Şu müzikali bir kenara bırakıp başka bir konuya atlayalım. Yine aynı dönem içinde bir yardım konserini de izlemem mümkün oldu. Yardım amaçlı olması sunulan show'un çorba görüntüsüne iyi bir özür teşkil ediyordu. Burada da salon tıklım tıklım doluydu. Gösteri içinde tiyatrocu veya balet olup da müzik grubu kurmuş olanlar, korkunç cırtlak bir akordeon eşliğinde etkileyici bir marimba performansı, stand-up yaptığını zanneden bir bey ve grubu, acapello komik şarkılar söyleyen bir grup vs. tüm hünerlerini sunduktan sonra bir soprano üç eser seslendirdi. Açıkcası insanlar sunulanın rock ile opera veya mizah ile laçkalık arasında çalkalanıp durmasından rahatsız olmuş görünmüyorlardı. Her bir kısımda da eğlendikleri açıktı.
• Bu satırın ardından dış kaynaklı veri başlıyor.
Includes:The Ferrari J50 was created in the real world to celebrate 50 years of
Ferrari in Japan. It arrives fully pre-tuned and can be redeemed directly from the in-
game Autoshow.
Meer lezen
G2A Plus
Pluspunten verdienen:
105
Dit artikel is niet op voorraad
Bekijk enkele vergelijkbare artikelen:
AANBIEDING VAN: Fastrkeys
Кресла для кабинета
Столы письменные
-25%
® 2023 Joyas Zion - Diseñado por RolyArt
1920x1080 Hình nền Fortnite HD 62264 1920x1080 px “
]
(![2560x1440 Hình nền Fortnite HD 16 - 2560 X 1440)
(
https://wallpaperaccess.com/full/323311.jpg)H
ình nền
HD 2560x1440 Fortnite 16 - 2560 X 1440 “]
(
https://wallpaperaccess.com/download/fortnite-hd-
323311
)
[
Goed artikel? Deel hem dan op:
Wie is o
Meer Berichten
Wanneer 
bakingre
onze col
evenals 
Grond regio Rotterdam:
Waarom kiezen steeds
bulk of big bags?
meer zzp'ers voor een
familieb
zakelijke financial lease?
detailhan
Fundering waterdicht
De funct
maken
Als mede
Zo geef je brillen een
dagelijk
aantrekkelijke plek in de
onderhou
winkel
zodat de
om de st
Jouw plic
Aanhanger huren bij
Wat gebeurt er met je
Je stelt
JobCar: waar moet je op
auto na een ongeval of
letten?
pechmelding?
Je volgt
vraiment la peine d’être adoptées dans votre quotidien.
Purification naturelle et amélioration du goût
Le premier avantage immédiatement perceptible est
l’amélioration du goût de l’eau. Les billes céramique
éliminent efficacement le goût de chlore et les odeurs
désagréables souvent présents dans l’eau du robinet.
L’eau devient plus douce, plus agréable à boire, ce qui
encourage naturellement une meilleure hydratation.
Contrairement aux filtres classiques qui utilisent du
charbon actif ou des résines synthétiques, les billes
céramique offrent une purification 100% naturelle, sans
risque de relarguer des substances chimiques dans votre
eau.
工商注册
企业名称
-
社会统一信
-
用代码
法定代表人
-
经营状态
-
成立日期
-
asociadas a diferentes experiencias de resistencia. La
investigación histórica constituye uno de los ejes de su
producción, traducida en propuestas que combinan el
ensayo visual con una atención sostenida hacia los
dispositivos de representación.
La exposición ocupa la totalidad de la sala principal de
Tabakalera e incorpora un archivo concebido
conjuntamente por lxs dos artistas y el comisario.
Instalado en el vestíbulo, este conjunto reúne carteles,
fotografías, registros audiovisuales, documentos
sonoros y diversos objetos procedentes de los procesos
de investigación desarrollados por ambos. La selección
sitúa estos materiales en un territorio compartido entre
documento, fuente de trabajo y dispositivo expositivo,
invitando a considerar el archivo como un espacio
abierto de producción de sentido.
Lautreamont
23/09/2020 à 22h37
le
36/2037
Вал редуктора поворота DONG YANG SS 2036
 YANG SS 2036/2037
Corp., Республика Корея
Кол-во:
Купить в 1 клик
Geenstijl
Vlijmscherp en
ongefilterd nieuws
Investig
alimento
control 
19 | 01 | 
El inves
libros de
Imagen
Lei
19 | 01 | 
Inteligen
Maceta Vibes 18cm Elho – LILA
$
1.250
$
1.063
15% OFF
Yukarıdaki bahislerden açıkca ortaya çıkan birkaç şeyden biri gösteri türü ne olursa olsun seyirci bulunmasıydı, hem de biletleri ucuz olmadığı ve sokaklarda kurulan noel pazarında pek çok bedava veya çok ucuza gösteri olmasına rağmen. Diğer önemli nokta ise eğlenmek için aynı kültür içinde farklı seçeneklerin ele alınabileceği gerçeği... Her iki ortamda da insanlar benzer kıyafetler içinde dolaşıyor, benzer şekillerde davranıyor, sokaktaki noel pazarındaki insanlardan çok da farklı görünmüyorlardı. Belli ki o gün yaşadıkları, o günün seçimi ve sonucuydu; yani onlar sadece bir stand-up seyircisi, opera izleyen ukala, veya sokak turlayan insan tipini taşımıyordu. Bu da benim çok hoşuma gitti. Çünkü bu hayatlarında "hem halva demeye hem de helva demeye" yer olduğunu gösteriyordu. Bu aynı zamanda kendilerine ve başkalarına hoşgörülü davranabildiklerini gösteriyordu. Kişilik ve görgüleri çerçevesinde kuraldışı davranmıyorlardı, ama sadece bir tek tip insan olmak zorunda hissetmiyorlardı kendilerini.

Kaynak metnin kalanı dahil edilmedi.